JAKARTA, KOMPAS.com - Surat Edaran Mahkamah Agung (SEMA) Nomor 2 Tahun 2023 tentang Petunjuk bagi Hakim dalam Mengadili Perkara Permohonan Pencatatan Perkawinan Antar-Umat Beragama yang Berbeda Agama dan Kepercayaan yang diterbitkan Mahkamah Agung (MA) membuat heboh publik.
Lewat edaran tersebut, MA melarang para hakim untuk mengabulkan permohonan pencatatan pernikahan beda agama.
MA mengklaim, aturan ini dibuat untuk memberi kepastian dan kesatuan hukum bagi hakim dalam mengadili permohonan pencatatan perkawinan beda agama.
Baca juga: Anggap SEMA Bukan UU, Pakar: Orang yang Nikah Beda Agama di Luar Negeri Tidak Terpengaruh
"Untuk memberikan kepastian dan kesatuan hukum dalam mengadili permohonan pencatatan perkawinan antarumat beragama yang berbeda agama dan kepercayaan, para hakim harus berpedoman pada ketentuan,” demikian bunyi SEMA ditandatangani oleh Ketua MA Muhammad Syarifuddin, Senin (17/7/2023).
Dalam SEMA ini disebutkan, perkawinan yang sah adalah yang dilakukan menurut hukum masing-masing agama dan kepercayaan itu, sesuai Pasal 2 Ayat 1 dan Pasal 8 huruf f Undang-Undang Nomor 1 Tahun 1974 tentang Perkawinan.
"Pengadilan tidak mengabulkan permohonan pencatatan perkawinan antarumat beragama yang berbeda agama dan kepercayaan," bunyi poin dua SEMA tersebut.
Baca juga: SEMA soal Nikah Beda Agama Bisa Timbulkan Ketidakpastian Hukum
Adapun Pasal 2 UU Perkawinan berbunyi:
(1) Perkawinan adalah sah, apabila dilakukan menurut hukum masing-masing agamanya dan kepercayaannya itu;
(2) Tiap-tiap perkawinan dicatat menurut peraturan perundang-undangan yang berlaku.
Juru bicara MA Suharto mengatakan, SEMA itu ditujukan untuk ketua pengadilan banding dan ketua pengadilan tingkat pertama.
Isinya, memberikan petunjuk bagi hakim dalam mengadili perkara permohonan pencatatan perkawinan antarumat yang berbeda agama dan kepercayaan.
Baca juga: MA Larang Nikah Beda Agama, Setara Institute: SEMA Kekang Hakim dan Kebebasan Warga
"Tujuannya jelas untuk memberikan kepastian dan kesatuan penerapan hukum dan itu juga merujuk pada ketentuan undang-undang.
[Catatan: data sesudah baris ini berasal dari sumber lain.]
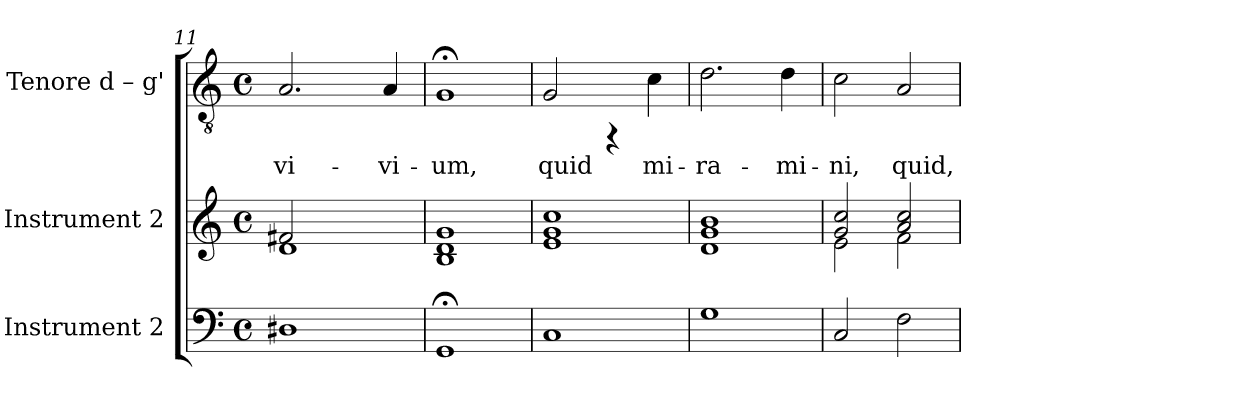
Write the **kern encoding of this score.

**kern	**kern	**kern	**text
*part3	*part2	*part1	*part1
*staff3	*staff2	*staff1	*staff1
*I"Instrument 2	*I"Instrument 2	*I"Tenore  d – g'	*
*clefF4	*clefG2	*clefGv2	*
*k[]	*k[]	*k[]	*
*C:	*C:	*C:	*
*M4/4	*M4/4	*M4/4	*
*met(c)	*met(c)	*met(c)	*
=11	=11	=11	=11
*	*^	*	*
!	!	!	!	!LO:LY:b:cj
1D#	2f#X/	1d	2.A/	-vi-
.	2ryy	.	.	.
!	!	!	!	!LO:LY:b:cj
.	.	.	4A/	-vi-
*	*v	*v	*	*
=12	=12	=12	=12
!	!	!	!LO:LY:b:cj
1GG;<	1d 1B 1g	1G;<	-um,
=13	=13	=13	=13
!	!	!	!LO:LY:b:cj
1C	1g 1e 1cc	2G/	quid
.	.	4rFF	.
!	!	!	!LO:LY:b:cj
.	.	4c\	mi-
=14	=14	=14	=14
!	!	!	!LO:LY:b:cj
1G	1b 1d 1g	2.d\	-ra-
!	!	!	!LO:LY:b:cj
.	.	4d\	-mi-
=15	=15	=15	=15
*	*^	*	*
!	!	!	!	!LO:LY:b:cj
2C/	2g/ 2cc/	2e\	2c\	-ni,
!	!	!	!	!LO:LY:b:cj
2F\	2a/ 2cc/	2f\	2A/	quid,
*	*v	*v	*	*
=	=	=	=
*-	*-	*-	*-
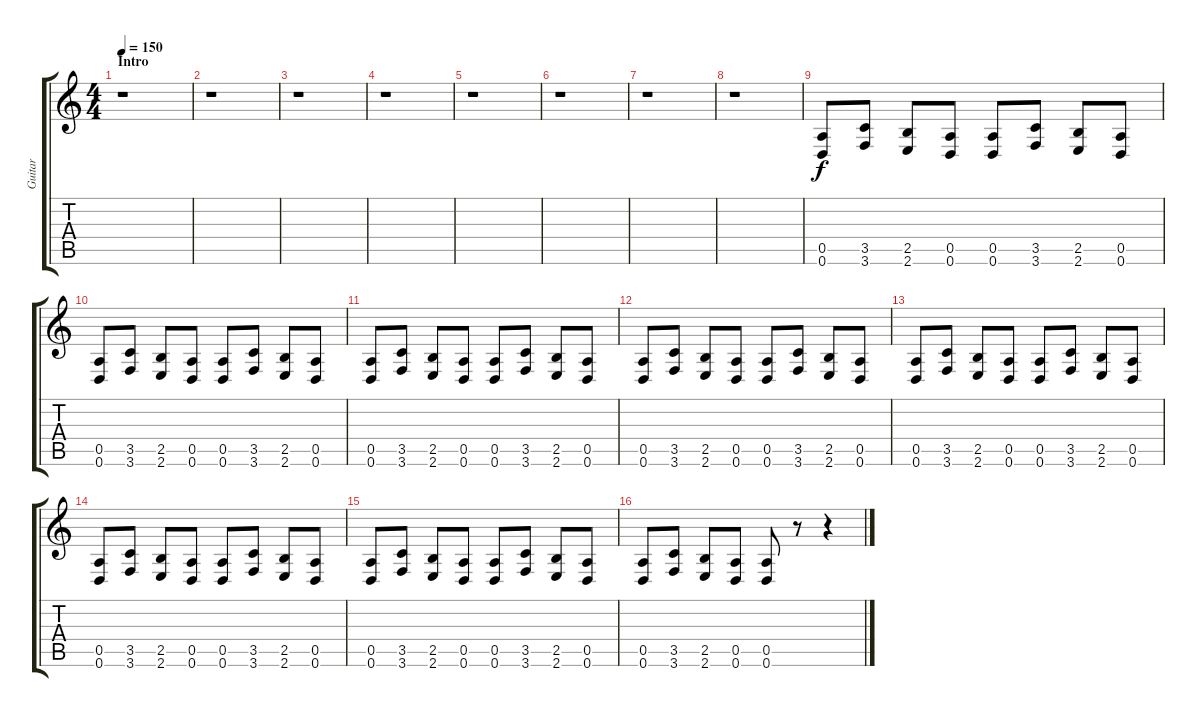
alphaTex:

\track ("Guitar" "Guitar") {instrument distortionguitar}
\staff {score tabs}
\tuning (E4 B3 G3 D3 A2 D2) {hide}
\ts (4 4)
\section ("" "Intro")
\tempo 150
\clef g2
\ks c
r.1{dy f instrument distortionguitar} |
r.1 |
r.1 |
r.1 |
r.1 |
r.1 |
r.1 |
r.1 |
(0.5 0.6).8 (3.5 3.6).8 (2.5 2.6).8 (0.5 0.6).8 (0.5 0.6).8 (3.5 3.6).8 (2.5 2.6).8 (0.5 0.6).8 |
(0.5 0.6).8 (3.5 3.6).8 (2.5 2.6).8 (0.5 0.6).8 (0.5 0.6).8 (3.5 3.6).8 (2.5 2.6).8 (0.5 0.6).8 |
(0.5 0.6).8 (3.5 3.6).8 (2.5 2.6).8 (0.5 0.6).8 (0.5 0.6).8 (3.5 3.6).8 (2.5 2.6).8 (0.5 0.6).8 |
(0.5 0.6).8 (3.5 3.6).8 (2.5 2.6).8 (0.5 0.6).8 (0.5 0.6).8 (3.5 3.6).8 (2.5 2.6).8 (0.5 0.6).8 |
(0.5 0.6).8 (3.5 3.6).8 (2.5 2.6).8 (0.5 0.6).8 (0.5 0.6).8 (3.5 3.6).8 (2.5 2.6).8 (0.5 0.6).8 |
(0.5 0.6).8 (3.5 3.6).8 (2.5 2.6).8 (0.5 0.6).8 (0.5 0.6).8 (3.5 3.6).8 (2.5 2.6).8 (0.5 0.6).8 |
(0.5 0.6).8 (3.5 3.6).8 (2.5 2.6).8 (0.5 0.6).8 (0.5 0.6).8 (3.5 3.6).8 (2.5 2.6).8 (0.5 0.6).8 |
(0.5 0.6).8 (3.5 3.6).8 (2.5 2.6).8 (0.5 0.6).8 (0.5 0.6).8 r.8 r.4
Itu sesuai fungsi MA," ujar Suharto, Kamis (20/7/2023).
Ia pun menegaskan bahwa SEMA bukanlah regulasi, tetapi pedoman atau petunjuk yang merujuk pada UU Perkawinan di atas.
"SEMA itu prinsipnya bukan regulasi, tapi pedoman atau petunjuk dan rujukannya juga Pasal 2 UU Perkawinan," katanya.
Melalui surat edaran ini, kata Suharto, MA menjalankan fungsi pengawasan sebagaimana diatur dalam Pasal 32 Undang-undang Nomor 3 Tahun 2009 tentang Perubahan Kedua UU MA.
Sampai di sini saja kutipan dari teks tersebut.